The specific objectives of the project are:
- To develop and validate a protocol for the SI-traceable certification of elemental mercury (Hg0) gas generators used in the field based on (1) direct comparison and (2) indirect comparison with the primary mercury gas standard. The validation will include repeatability, reproducibility and uncertainty evaluation of the certification procedures at emission and ambient levels extended to the sub ng/m3 level.
- To validate a certification protocol for the certification of oxidised mercury (HgII) gas generators used in the field for low mercury concentrations present in the atmosphere and higher concentrations from emission sources. The validation will include (1) metrological evaluation of state-of-the-art dual Hg0 and HgII analytical systems, (2) repeatability, reproducibility and uncertainty evaluation of the certification procedures at representative concentration levels extended to the low ng/m3 level.
- To organise a performance evaluation to gather data on the characteristics of at least three Hg0 and three HgII gas generators on the market.

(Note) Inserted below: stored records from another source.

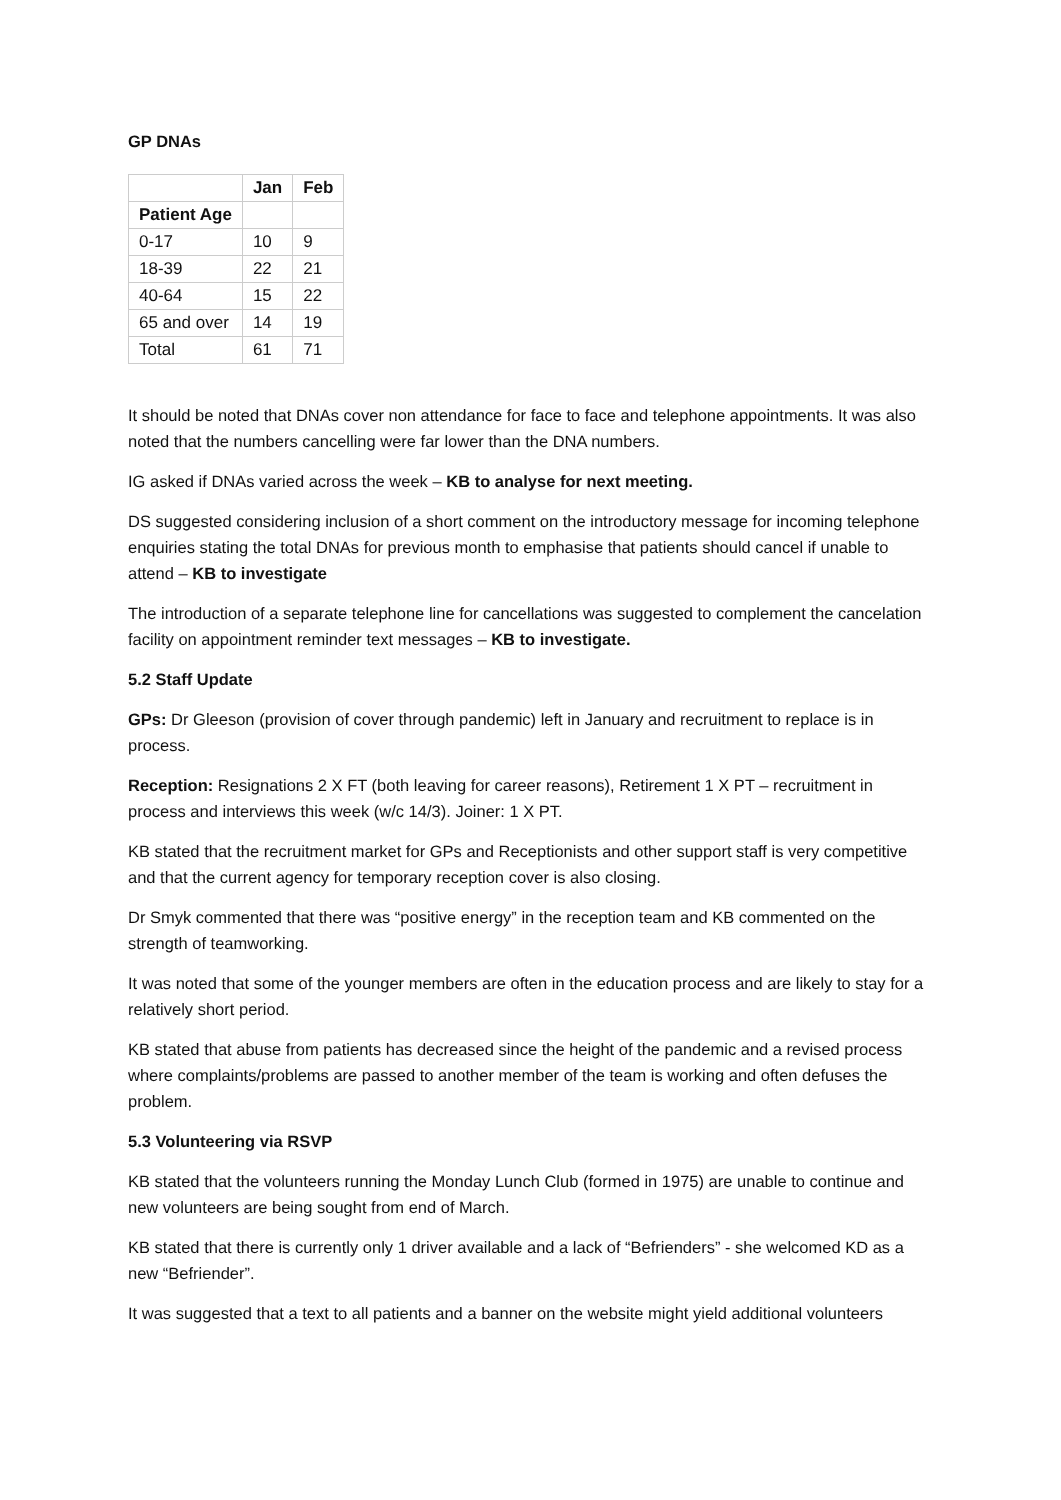GP DNAs
| | Jan | Feb |
| --- | --- | --- |
| Patient Age | | |
| 0-17 | 10 | 9 |
| 18-39 | 22 | 21 |
| 40-64 | 15 | 22 |
| 65 and over | 14 | 19 |
| Total | 61 | 71 |
It should be noted that DNAs cover non attendance for face to face and telephone appointments. It was also noted that the numbers cancelling were far lower than the DNA numbers.
IG asked if DNAs varied across the week – KB to analyse for next meeting.
DS suggested considering inclusion of a short comment on the introductory message for incoming telephone enquiries stating the total DNAs for previous month to emphasise that patients should cancel if unable to attend – KB to investigate
The introduction of a separate telephone line for cancellations was suggested to complement the cancelation facility on appointment reminder text messages – KB to investigate.
5.2 Staff Update
GPs: Dr Gleeson (provision of cover through pandemic) left in January and recruitment to replace is in process.
Reception: Resignations 2 X FT (both leaving for career reasons), Retirement 1 X PT – recruitment in process and interviews this week (w/c 14/3). Joiner: 1 X PT.
KB stated that the recruitment market for GPs and Receptionists and other support staff is very competitive and that the current agency for temporary reception cover is also closing.
Dr Smyk commented that there was “positive energy” in the reception team and KB commented on the strength of teamworking.
It was noted that some of the younger members are often in the education process and are likely to stay for a relatively short period.
KB stated that abuse from patients has decreased since the height of the pandemic and a revised process where complaints/problems are passed to another member of the team is working and often defuses the problem.
5.3 Volunteering via RSVP
KB stated that the volunteers running the Monday Lunch Club (formed in 1975) are unable to continue and new volunteers are being sought from end of March.
KB stated that there is currently only 1 driver available and a lack of “Befrienders” - she welcomed KD as a new “Befriender”.
It was suggested that a text to all patients and a banner on the website might yield additional volunteers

- To support the development of a suitable calibration system for mercury measurements in the atmosphere, as part of the global mercury observation system used to measure the effectiveness of the implementation of the Minamata Convention, by the dissemination of scientific outcomes through guidance documents for accurate field measurement and uncertainty assessment.
- To facilitate the take up of protocols, methods, technology and measurement infrastructure developed in the project by the standards developing organisations (e.g. CEN/TC264/WG8 “Mercury Emissions”) and end-users (energy sector, instrument manufacturers, atmospheric air monitoring networks and heavy industry).